Records for processing:
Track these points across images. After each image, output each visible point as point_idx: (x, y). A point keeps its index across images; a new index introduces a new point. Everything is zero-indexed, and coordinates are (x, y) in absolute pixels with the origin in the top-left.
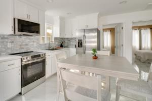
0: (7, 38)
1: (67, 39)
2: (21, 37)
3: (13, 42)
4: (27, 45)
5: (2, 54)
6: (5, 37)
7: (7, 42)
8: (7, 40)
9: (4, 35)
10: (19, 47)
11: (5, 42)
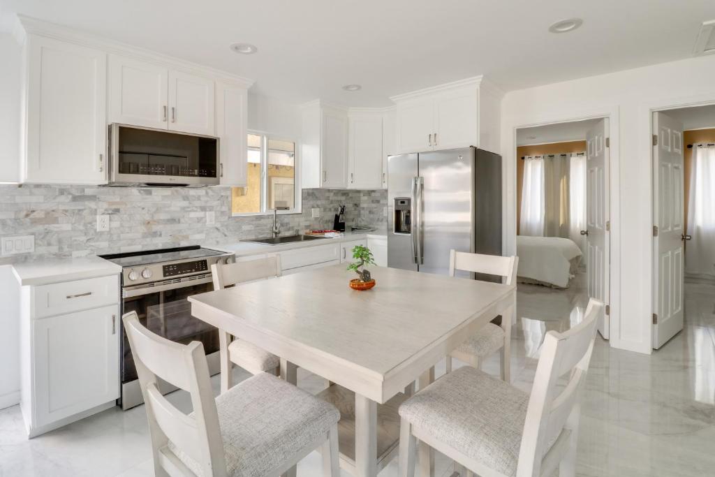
0: (93, 198)
1: (370, 192)
2: (150, 193)
3: (117, 211)
4: (173, 221)
5: (75, 254)
6: (88, 192)
7: (94, 212)
8: (92, 205)
9: (82, 188)
10: (143, 229)
11: (85, 213)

The problem: Update all of the lines above, replacing "top-left" with "upper-left" and keeping everything else unchanged. Omit the pictures from your answer.

Solution to the exercise:
Track these points across images. After each image, output each visible point as point_idx: (x, y). A point keeps its index across images; a new index introduces a new point. Everything is zero-indexed, and coordinates are (x, y) in absolute pixels with the origin in the upper-left.
0: (7, 38)
1: (67, 39)
2: (21, 37)
3: (13, 42)
4: (27, 45)
5: (2, 54)
6: (5, 37)
7: (7, 42)
8: (7, 40)
9: (4, 35)
10: (19, 47)
11: (5, 42)
0: (93, 198)
1: (370, 192)
2: (150, 193)
3: (117, 211)
4: (173, 221)
5: (75, 254)
6: (88, 192)
7: (94, 212)
8: (92, 205)
9: (82, 188)
10: (143, 229)
11: (85, 213)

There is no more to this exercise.